**SELECTION:**

################

In this assignment, we were instructed to implement an application that finds similarities in documents based on Jacard similarity using shingling, minhashing, and locality-sensitive hashing. The lab descriptions instructs us to create five classes in order to construct this similarity detector:
- Class 1: Shingling
- Class 2: JacardSimilarity
- Class 3: Minhashing
- Class 4: CompareSignatures
- Class 5: LSH

### Data
The data used in this assignment were 10 different text documents. These documents are stored in the directory named "Data" and was taken from UCI- opinosis Opinion/Review.

################

**DATASET CONTENT:**
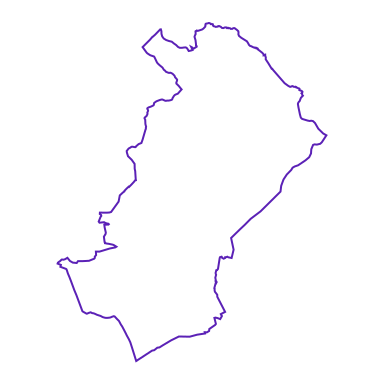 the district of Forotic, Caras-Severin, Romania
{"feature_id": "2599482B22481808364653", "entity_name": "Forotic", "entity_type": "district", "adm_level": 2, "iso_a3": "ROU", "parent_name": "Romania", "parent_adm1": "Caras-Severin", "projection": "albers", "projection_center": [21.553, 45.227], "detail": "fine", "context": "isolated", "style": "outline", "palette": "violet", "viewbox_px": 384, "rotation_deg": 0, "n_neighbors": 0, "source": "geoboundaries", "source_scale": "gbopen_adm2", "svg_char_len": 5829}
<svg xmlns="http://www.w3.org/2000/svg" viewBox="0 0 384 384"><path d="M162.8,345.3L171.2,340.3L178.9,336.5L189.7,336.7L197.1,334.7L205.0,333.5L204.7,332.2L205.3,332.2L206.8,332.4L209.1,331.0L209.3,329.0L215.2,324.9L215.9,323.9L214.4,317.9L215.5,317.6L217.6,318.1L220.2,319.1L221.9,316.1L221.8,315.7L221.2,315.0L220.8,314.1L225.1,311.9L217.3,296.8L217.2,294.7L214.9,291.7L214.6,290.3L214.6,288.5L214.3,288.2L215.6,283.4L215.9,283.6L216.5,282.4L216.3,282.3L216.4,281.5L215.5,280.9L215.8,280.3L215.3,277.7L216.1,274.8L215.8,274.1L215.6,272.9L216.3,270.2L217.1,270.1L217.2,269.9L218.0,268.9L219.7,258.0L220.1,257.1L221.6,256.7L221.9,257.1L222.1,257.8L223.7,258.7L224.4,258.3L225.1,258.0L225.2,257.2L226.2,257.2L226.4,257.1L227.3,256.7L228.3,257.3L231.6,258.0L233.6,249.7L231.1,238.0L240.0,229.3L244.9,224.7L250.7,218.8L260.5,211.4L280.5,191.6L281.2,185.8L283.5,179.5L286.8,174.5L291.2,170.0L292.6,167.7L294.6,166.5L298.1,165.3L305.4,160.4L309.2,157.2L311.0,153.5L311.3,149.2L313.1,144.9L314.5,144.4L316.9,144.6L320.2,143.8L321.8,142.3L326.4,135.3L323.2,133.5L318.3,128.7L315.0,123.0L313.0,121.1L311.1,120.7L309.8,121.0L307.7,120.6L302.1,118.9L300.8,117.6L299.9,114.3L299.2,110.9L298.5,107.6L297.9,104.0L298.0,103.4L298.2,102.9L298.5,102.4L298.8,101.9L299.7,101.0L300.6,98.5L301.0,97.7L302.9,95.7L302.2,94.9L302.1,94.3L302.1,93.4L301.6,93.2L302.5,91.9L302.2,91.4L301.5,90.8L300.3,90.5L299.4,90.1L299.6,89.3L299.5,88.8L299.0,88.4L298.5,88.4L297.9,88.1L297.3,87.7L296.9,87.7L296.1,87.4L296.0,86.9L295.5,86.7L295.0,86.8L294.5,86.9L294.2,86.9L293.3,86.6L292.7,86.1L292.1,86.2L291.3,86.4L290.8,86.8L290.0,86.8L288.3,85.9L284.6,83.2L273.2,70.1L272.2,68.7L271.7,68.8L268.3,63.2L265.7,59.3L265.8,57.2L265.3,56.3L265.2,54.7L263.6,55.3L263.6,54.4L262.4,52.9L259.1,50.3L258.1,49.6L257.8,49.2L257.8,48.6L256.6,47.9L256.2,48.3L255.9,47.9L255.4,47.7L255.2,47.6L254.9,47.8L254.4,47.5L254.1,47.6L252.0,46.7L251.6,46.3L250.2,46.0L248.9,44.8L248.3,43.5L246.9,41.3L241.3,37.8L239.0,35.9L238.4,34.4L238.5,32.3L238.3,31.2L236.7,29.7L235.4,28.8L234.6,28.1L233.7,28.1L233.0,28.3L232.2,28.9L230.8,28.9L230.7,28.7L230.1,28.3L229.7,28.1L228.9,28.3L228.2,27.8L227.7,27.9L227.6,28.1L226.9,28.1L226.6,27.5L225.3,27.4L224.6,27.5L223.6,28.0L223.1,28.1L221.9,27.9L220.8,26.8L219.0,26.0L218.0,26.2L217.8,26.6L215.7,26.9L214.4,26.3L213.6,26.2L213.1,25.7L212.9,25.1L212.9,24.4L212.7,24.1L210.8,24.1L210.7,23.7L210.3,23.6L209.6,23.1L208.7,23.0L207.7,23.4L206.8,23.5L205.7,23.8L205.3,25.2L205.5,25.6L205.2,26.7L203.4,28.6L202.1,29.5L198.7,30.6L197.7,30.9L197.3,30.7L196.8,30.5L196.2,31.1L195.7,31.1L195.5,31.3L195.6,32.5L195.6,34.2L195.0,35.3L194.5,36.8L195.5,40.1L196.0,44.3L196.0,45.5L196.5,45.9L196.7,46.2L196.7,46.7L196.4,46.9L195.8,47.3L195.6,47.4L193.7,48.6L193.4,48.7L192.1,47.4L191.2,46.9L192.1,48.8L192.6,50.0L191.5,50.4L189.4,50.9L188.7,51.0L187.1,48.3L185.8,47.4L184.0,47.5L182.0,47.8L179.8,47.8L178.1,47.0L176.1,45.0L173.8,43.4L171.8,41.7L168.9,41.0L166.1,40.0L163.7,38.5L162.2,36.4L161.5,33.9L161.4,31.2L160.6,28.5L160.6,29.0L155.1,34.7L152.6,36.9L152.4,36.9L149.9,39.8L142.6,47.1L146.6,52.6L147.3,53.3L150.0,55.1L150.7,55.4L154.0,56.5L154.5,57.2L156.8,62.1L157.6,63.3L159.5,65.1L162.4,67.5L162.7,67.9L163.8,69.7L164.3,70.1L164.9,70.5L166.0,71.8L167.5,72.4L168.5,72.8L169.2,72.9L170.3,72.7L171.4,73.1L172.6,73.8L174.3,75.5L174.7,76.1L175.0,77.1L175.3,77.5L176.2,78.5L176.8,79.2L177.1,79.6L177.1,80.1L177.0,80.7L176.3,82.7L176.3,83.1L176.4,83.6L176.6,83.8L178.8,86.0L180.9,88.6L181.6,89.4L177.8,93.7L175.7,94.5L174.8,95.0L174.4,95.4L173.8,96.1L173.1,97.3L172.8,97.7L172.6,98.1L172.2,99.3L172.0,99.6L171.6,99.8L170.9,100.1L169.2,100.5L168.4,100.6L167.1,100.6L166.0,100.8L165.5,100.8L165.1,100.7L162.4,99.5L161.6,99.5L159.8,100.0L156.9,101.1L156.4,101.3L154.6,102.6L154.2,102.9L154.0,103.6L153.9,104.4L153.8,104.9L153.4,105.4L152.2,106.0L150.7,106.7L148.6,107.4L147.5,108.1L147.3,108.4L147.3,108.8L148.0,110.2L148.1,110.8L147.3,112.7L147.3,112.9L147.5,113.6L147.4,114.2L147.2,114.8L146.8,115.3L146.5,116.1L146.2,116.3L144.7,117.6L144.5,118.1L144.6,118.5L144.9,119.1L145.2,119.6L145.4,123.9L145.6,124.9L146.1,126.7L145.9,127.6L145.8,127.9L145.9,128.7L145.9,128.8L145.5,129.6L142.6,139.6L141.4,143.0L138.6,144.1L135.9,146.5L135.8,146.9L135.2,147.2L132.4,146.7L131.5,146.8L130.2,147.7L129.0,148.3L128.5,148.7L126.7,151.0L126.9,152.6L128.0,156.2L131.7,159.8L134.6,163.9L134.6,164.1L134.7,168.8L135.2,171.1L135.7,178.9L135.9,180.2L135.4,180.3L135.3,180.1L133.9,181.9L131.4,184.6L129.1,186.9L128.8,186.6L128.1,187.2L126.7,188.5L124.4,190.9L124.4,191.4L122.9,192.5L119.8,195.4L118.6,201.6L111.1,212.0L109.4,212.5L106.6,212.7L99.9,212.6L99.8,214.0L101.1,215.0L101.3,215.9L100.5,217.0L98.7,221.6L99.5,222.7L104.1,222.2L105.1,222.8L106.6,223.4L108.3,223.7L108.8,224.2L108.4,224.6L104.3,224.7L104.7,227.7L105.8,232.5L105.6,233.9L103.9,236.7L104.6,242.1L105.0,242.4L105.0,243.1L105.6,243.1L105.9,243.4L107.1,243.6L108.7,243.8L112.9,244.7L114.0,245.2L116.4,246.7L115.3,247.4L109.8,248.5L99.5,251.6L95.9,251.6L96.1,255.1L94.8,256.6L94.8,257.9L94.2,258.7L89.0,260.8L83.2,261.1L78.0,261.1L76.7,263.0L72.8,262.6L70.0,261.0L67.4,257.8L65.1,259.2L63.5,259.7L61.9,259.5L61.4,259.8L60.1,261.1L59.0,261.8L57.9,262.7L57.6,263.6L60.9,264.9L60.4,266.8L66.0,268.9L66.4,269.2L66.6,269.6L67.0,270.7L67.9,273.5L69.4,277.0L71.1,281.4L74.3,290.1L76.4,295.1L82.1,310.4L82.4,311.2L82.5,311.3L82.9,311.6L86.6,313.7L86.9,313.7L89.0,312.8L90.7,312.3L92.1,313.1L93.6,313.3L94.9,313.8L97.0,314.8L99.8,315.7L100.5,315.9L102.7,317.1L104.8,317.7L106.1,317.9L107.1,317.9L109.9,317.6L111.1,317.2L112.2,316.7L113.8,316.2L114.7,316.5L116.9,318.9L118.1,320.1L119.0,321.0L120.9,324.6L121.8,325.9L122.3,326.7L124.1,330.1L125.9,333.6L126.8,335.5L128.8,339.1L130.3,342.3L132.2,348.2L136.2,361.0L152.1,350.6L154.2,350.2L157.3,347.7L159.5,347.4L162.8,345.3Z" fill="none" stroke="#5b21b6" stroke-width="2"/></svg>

################

**GOAL:** Return everything in the assignment description from "In this assignment, we" down to "UCI- opinosis Opinion/Review.", copied word for word.

**RESULT:**
In this assignment, we were instructed to implement an application that finds similarities in documents based on Jacard similarity using shingling, minhashing, and locality-sensitive hashing. The lab descriptions instructs us to create five classes in order to construct this similarity detector:
- Class 1: Shingling
- Class 2: JacardSimilarity
- Class 3: Minhashing
- Class 4: CompareSignatures
- Class 5: LSH

### Data
The data used in this assignment were 10 different text documents. These documents are stored in the directory named "Data" and was taken from UCI- opinosis Opinion/Review.